What Is Merge Sort?
Merge sort is a comparison-based sorting algorithm that follows a divide-and-conquer strategy. It repeatedly divides the input into smaller subproblems, solves each recursively, and then merges the results to produce a sorted sequence. It guarantees O(n log n) time in the best, average, and worst cases and is stable, preserving the relative order of equal elements.
How It Works (Divide and Conquer)
- Divide: Split the array into two halves until subarrays have size 0 or 1.
- Conquer: Recursively sort each half.
- Combine: Merge the two sorted halves into one sorted array by repeatedly taking the smaller front element from each half.
Merging Procedure
The merge step walks two sorted lists in linear time and produces a new sorted list:
- Compare the current elements of the left and right lists.
- Append the smaller element to the output and advance in that list.

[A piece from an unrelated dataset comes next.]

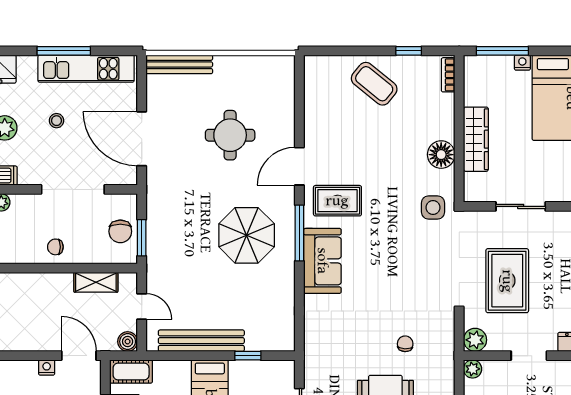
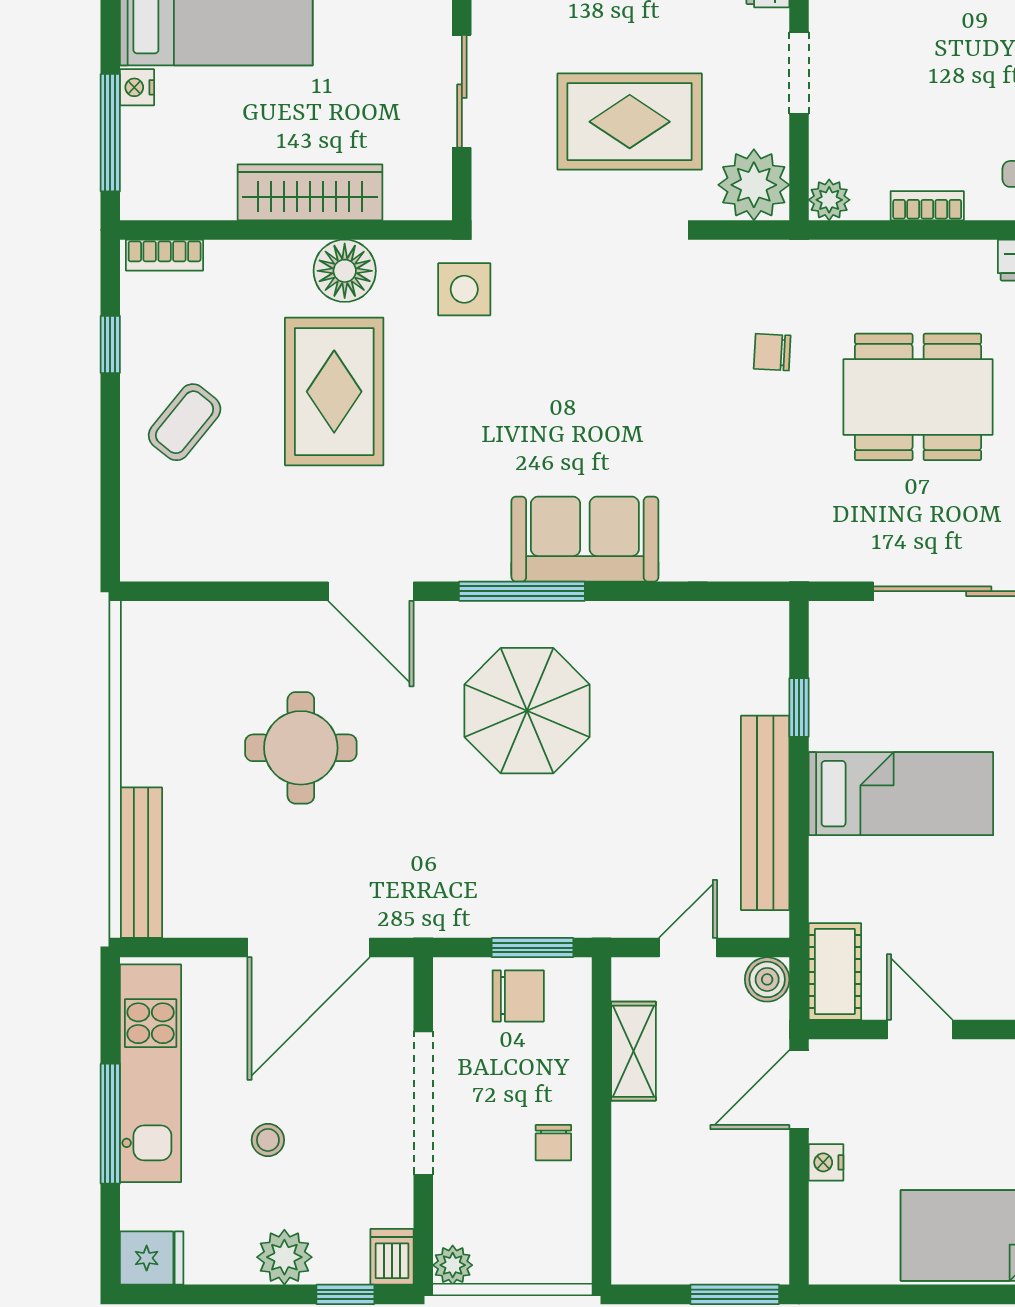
coffee table: (374, 84) -> (185, 422), width x0.73, depth x0.77
rug: (337, 201) -> (334, 392), moved, width x1.36, depth x1.43
plant: (475, 340) -> (754, 185), width x1.36, depth x1.36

- When one list is exhausted, append the remainder of the other list.
Pseudocode (Top-Down)
function merge_sort(A):
if length(A) <= 1:
return A
mid = length(A) // 2
left = merge_sort(A[0:mid])
right = merge_sort(A[mid:])
return merge(left, right)
function merge(L, R):
i = 0; j = 0
out = empty list
while i < length(L) and j < length(R):
if L[i] <= R[j]: # '<=' makes it stable
append L[i] to out; i += 1
else:
append R[j] to out; j += 1
while i < length(L): append L[i] to out; i += 1
while j < length(R): append R[j] to out; j += 1
return out
Pseudocode (Bottom-Up, Iterative)
Bottom-up merge sort avoids recursion by merging runs of size 1, then 2, 4, 8, and so on.
function merge_sort_bottom_up(A):
n = length(A)
width = 1
buffer = array of length n
while width < n:
for i in range(0, n, 2*width):
left_start = i
left_end = min(i + width, n)
right_start = left_end
right_end = min(i + 2*width, n)
merge_into(A, left_start, left_end, right_start, right_end, buffer)
swap A and buffer
width = width * 2
return A
Worked Example
Given [38, 27, 43, 3, 9, 82, 10]:
- Split until singletons: [38] [27] [43] [3] [9] [82] [10]
- Merge pairs: [27, 38], [3, 43], [9, 82], [10]
- Merge again: [3, 27, 38, 43], [9, 10, 82]
- Final merge: [3, 9, 10, 27, 38, 43, 82]
Complexity and Properties
- Time Complexity: O(n log n) in best, average, and worst cases.
- Space Complexity (arrays): O(n) auxiliary space for the merge buffer. Recursion stack adds O(log n).
- Space Complexity (linked lists): O(1) extra (besides recursion stack), since nodes are relinked.
- Stable: Yes (if the merge uses <= when comparing).
- Not in-place (array variant): Requires additional buffer space for merging.
Variants and Uses
- Top-down (recursive): Simple to implement and reason about.
- Bottom-up (iterative): Avoids recursion and can be cache-friendly with careful buffering.
- External merge sort: Sorts data sets larger than memory by merging sorted runs stored on disk.
- Parallel merge sort: Splits work across cores; merging can also be parallelized.
- Linked list merge sort: Attractive due to O(1) auxiliary space and easy splitting/merging.
When to Use Merge Sort
- You need predictable O(n log n) performance regardless of input order.
- You require a stable sort (e.g., multi-key sorting).
- You’re sorting linked lists or performing external sorting on very large data.
Common Pitfalls
- Forgetting to handle remainder elements during merge.
- Off-by-one errors in split and merge index ranges.
- Unnecessary allocations on each merge; prefer reusing a buffer.
- Accidentally breaking stability by using '<' instead of '<=' when merging.